Start of Text segment

Institutional investors were more aggressive with governance activism in the 2017 proxy season, according to a report from PricewaterhouseCoopers and Broadridge Financial Solutions.
Based on the analysis of 3,379 shareholder meetings held in the first half of 2017, the report said climate change proposals specifically gained momentum, with money managers like BlackRock (BLK) publicly supporting proposals at several companies after not having done so previously. Overall, seven climate change proposals received at least 40% shareholder support this season, compared with none in the 2016 proxy season.
Institutional shareholders voted 66% of their shares in favor of those proposals, compared to 13% of retail shares.
Across all categories, institutional shareholders generally were two to three times more supportive of proposals than retail shareholders. For example, the report cited institutional shareholders voted 32% of shares in favor of environmental proposals compared with 10% of retail shareholders.
For proposals related to board diversity, 31% of institutional shareholders voted in support, while only 14% of retail shareholder did so. The average support for the nine shareholder proposals on board diversity was 27% this proxy season, compared with 23% for eight proposals a year earlier.
While overall shareholder proposals that went to a vote decreased in 2017 — to 430 from 506 — 76% of those votes took place at S&P 500 companies compared to 72% the previous year.

End of Text segment
Start of Supplied records

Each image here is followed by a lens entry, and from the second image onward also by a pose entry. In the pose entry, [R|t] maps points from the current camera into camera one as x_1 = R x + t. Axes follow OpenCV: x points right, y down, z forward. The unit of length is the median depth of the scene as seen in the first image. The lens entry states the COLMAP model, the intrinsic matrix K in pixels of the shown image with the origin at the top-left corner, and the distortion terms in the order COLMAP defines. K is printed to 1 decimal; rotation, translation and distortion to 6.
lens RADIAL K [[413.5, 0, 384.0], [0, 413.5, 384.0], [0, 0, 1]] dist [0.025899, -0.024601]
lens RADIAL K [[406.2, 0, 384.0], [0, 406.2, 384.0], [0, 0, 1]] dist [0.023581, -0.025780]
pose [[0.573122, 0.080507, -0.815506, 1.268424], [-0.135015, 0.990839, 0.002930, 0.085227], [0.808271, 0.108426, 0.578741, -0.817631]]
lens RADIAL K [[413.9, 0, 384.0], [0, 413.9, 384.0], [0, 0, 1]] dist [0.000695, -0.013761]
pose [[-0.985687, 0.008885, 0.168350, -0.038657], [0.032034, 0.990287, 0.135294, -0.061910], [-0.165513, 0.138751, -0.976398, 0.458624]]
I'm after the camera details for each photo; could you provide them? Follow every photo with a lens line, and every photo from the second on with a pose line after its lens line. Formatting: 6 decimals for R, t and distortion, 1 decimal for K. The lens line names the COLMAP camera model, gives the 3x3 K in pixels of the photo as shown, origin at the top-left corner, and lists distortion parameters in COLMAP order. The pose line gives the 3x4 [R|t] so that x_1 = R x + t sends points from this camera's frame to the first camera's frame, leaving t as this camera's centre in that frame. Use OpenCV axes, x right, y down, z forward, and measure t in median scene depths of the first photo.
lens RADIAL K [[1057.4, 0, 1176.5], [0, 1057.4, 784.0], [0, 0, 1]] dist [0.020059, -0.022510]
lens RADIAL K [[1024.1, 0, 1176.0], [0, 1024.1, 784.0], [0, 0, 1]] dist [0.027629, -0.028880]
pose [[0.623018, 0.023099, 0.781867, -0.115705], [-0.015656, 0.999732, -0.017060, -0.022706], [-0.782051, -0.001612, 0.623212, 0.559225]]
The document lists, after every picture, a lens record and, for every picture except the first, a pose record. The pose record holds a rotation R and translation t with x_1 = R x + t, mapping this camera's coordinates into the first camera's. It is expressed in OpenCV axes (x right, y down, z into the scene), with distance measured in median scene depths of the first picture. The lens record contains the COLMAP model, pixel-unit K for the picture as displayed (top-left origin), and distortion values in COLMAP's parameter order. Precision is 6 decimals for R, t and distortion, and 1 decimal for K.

End of Supplied records

Tasks and exercises:
1. According to the article on the 2017 proxy season, how many shareholder meetings did the analysis cover?
2. Copy the article on the 2017 proxy season word for word from "Institutional shareholders voted 66%" to "the previous year.".

Per-task outputs:
1. 3,379 shareholder meetings held in the first half of 2017.

2.
Institutional shareholders voted 66% of their shares in favor of those proposals, compared to 13% of retail shares.
Across all categories, institutional shareholders generally were two to three times more supportive of proposals than retail shareholders. For example, the report cited institutional shareholders voted 32% of shares in favor of environmental proposals compared with 10% of retail shareholders.
For proposals related to board diversity, 31% of institutional shareholders voted in support, while only 14% of retail shareholder did so. The average support for the nine shareholder proposals on board diversity was 27% this proxy season, compared with 23% for eight proposals a year earlier.
While overall shareholder proposals that went to a vote decreased in 2017 — to 430 from 506 — 76% of those votes took place at S&P 500 companies compared to 72% the previous year.